Nach § 4 Abs. 1 Satz ElektroG (2015) sollte zum einen die Demontage, und zum anderen die Wiederverwendung sowie Verwertung der Geräte erleichtert werden.
„Die Hersteller haben die Geräte möglichst so zu gestalten, dass insbesondere die Wiederverwendung, Demontage und Verwertung von Altgeräten, ihren Bauteilen und Werkstoffen berücksichtigt und erleichtert werden.“
Es genügt danach jede konstruktive Gestaltung, die die Demontage, Weiternutzung bzw.

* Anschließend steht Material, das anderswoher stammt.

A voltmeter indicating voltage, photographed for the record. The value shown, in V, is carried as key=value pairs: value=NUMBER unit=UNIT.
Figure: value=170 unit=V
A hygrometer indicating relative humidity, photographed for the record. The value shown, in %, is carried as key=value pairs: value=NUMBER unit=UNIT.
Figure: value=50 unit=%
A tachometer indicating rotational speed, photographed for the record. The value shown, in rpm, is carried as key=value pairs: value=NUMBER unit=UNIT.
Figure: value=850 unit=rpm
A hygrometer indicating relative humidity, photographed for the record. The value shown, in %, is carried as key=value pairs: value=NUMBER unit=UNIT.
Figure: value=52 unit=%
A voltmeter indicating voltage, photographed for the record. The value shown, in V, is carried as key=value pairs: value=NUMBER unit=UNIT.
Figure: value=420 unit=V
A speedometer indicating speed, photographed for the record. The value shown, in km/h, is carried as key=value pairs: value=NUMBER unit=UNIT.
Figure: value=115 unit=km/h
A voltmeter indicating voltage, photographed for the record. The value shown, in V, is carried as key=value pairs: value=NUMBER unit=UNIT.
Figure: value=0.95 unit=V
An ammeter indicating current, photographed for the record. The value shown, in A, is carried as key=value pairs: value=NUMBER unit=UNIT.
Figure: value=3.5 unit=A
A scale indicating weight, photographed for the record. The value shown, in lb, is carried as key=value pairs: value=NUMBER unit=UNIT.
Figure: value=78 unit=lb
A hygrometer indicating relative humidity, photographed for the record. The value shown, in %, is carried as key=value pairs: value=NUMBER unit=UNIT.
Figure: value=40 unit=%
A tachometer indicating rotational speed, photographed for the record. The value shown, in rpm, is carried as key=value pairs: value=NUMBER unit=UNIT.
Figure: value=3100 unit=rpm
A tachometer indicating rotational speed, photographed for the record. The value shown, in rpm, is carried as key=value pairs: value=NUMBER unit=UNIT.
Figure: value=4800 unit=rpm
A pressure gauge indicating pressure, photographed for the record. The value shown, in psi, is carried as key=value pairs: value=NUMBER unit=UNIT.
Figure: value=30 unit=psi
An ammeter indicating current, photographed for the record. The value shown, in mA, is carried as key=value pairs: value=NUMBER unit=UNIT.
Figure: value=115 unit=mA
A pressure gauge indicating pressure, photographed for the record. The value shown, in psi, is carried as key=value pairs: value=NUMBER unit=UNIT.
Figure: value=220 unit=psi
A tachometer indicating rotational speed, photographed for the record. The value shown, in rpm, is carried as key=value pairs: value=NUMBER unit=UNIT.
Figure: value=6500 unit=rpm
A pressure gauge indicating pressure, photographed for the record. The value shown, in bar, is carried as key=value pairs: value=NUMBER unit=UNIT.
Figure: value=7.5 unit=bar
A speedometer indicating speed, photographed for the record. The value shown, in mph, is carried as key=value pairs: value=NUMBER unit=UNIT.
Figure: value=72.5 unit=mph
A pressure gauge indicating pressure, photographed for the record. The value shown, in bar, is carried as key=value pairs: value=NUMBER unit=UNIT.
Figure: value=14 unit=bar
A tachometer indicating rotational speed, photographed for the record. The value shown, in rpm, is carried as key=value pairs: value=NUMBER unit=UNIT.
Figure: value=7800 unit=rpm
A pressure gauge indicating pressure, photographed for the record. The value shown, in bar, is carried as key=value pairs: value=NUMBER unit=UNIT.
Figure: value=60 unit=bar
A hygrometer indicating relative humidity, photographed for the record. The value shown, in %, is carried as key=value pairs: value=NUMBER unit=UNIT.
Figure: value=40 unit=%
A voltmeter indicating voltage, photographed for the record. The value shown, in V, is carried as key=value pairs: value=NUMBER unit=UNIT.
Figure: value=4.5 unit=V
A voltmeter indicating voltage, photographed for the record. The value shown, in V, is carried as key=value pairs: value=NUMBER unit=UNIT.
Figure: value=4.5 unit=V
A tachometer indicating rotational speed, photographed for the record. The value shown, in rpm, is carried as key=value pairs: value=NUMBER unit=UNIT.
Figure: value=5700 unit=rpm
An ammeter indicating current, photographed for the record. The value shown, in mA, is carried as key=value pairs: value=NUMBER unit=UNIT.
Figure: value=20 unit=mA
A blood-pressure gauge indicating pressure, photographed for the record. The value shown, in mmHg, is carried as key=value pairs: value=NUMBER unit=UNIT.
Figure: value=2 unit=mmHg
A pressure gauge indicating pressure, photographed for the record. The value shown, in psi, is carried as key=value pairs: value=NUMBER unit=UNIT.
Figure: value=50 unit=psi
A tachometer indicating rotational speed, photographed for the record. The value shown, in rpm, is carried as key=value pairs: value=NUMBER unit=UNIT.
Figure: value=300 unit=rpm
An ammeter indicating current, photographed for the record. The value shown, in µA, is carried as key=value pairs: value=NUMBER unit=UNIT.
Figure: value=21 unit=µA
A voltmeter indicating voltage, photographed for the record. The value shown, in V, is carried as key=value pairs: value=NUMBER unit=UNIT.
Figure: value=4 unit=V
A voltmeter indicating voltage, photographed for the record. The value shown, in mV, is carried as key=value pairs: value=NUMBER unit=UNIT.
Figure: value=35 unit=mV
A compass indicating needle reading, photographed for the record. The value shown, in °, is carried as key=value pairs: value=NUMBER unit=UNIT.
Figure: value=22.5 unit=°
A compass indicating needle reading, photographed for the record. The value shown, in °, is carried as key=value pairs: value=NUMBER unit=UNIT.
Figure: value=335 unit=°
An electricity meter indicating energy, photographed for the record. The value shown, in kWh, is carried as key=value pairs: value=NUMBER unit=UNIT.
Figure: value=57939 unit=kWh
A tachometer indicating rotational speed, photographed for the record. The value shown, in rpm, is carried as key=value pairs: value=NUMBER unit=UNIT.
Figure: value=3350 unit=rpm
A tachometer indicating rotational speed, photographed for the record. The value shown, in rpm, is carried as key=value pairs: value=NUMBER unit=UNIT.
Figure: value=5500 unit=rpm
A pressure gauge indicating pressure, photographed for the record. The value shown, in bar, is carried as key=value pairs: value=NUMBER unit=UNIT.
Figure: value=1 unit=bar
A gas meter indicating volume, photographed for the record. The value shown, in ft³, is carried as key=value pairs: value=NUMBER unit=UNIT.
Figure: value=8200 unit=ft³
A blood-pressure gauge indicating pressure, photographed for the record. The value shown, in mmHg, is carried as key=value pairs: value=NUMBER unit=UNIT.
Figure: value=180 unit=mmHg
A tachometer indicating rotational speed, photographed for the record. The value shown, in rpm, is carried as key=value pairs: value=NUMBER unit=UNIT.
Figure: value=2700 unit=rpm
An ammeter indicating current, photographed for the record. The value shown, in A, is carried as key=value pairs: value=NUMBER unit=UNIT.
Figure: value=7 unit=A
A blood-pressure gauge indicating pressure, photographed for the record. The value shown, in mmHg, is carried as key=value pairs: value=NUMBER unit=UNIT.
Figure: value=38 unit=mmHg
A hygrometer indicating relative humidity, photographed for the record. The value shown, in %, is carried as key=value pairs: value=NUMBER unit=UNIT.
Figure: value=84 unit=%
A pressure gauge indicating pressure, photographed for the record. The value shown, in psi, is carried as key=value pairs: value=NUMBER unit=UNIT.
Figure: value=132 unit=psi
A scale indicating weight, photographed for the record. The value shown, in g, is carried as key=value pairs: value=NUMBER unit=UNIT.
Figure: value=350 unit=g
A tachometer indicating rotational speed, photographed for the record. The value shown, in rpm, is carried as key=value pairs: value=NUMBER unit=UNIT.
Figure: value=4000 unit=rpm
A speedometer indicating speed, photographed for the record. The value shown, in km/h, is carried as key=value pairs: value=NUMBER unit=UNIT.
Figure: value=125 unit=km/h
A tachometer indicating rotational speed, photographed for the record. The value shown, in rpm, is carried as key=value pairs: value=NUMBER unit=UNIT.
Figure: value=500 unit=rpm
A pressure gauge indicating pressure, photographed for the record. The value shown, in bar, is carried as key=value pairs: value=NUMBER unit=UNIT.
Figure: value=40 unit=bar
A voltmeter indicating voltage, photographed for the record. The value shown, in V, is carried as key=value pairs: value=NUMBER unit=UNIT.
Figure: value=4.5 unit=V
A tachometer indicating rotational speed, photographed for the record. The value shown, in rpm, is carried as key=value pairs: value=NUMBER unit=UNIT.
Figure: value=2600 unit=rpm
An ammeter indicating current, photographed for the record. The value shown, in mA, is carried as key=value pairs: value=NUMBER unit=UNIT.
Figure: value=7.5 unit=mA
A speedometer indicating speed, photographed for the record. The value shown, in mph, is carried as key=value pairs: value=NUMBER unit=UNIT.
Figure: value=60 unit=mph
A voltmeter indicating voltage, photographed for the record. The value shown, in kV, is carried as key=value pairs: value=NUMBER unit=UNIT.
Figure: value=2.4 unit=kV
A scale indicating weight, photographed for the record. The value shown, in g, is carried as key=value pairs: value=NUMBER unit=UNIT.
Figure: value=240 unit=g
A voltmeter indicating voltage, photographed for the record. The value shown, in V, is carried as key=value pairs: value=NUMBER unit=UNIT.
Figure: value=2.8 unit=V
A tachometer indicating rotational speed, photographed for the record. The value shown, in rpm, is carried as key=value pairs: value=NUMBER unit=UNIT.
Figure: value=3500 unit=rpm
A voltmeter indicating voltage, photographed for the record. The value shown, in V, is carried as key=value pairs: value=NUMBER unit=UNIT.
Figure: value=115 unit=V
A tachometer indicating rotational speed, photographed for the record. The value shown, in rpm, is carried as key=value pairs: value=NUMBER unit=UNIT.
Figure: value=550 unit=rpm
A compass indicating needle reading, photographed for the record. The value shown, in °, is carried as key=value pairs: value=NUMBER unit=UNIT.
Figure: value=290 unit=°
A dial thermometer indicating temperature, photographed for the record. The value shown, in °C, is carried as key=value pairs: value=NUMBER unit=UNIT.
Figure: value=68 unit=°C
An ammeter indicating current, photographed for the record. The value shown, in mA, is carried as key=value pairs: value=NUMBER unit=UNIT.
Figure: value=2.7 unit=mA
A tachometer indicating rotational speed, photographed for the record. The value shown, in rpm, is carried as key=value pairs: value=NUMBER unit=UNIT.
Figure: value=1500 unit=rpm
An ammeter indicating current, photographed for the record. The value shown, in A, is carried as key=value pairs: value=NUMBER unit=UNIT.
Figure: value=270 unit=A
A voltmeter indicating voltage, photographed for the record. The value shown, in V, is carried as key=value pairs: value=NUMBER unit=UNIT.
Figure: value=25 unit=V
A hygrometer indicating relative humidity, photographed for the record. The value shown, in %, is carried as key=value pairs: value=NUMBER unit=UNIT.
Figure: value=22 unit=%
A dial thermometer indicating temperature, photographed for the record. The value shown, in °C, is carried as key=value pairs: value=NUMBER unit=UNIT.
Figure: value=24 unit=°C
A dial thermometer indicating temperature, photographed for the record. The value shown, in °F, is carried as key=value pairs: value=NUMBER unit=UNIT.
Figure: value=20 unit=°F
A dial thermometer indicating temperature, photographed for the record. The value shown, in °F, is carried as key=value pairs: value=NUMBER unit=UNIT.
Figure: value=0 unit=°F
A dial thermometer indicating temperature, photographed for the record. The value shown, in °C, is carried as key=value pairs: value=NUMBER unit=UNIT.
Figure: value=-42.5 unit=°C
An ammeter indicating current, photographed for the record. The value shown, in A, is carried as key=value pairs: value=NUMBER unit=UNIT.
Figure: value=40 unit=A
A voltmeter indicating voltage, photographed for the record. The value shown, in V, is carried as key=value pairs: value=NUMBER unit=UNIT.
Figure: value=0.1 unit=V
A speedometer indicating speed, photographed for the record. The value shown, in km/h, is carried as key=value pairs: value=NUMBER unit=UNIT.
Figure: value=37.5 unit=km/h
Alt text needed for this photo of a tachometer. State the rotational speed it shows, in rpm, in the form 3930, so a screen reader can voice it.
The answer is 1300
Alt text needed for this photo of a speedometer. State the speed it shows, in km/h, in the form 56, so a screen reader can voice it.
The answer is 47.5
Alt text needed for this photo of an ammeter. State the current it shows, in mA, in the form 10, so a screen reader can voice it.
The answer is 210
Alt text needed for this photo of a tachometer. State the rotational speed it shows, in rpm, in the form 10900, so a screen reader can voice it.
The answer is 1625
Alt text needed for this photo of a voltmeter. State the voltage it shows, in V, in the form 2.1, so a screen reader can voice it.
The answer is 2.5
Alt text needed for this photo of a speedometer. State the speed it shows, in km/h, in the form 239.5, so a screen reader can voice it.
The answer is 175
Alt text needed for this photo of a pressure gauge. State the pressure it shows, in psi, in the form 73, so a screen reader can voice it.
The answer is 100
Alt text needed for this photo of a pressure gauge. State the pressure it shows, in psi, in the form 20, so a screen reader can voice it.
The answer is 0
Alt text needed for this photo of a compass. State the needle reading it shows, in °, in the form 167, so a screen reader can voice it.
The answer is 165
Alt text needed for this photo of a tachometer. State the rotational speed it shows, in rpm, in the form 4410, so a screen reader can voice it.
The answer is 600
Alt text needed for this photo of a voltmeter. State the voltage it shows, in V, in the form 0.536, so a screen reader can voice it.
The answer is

Wiederverwendung vereinfacht, ohne dass damit alle denkbaren Maßnahmen vom Hersteller ausgenutzt werden müssen. § 4 Abs. 1 Satz 1 ElektroG gewährt den Herstellern einen sehr weiten Freiraum. Die Vorgaben zur Produktgestaltung sind inhaltlich letztlich sehr unbestimmt und Verstöße werden nach dem ElektroG nicht sanktioniert. Die weiteren Regelungen in § 4 Abs. 1 Satz 2 und 3 ElektroG (2015) setzen die Vorgaben von Art. 11 der 2013/56/EU vom 20.11.2013 zur Änderung der Richtlinie 2006/66/EG für Batterien und Akkumulatoren sowie Altbatterien und Altakkumulatoren hinsichtlich des Inverkehrbringens von Geräte-Batterien und -akkumulatoren um.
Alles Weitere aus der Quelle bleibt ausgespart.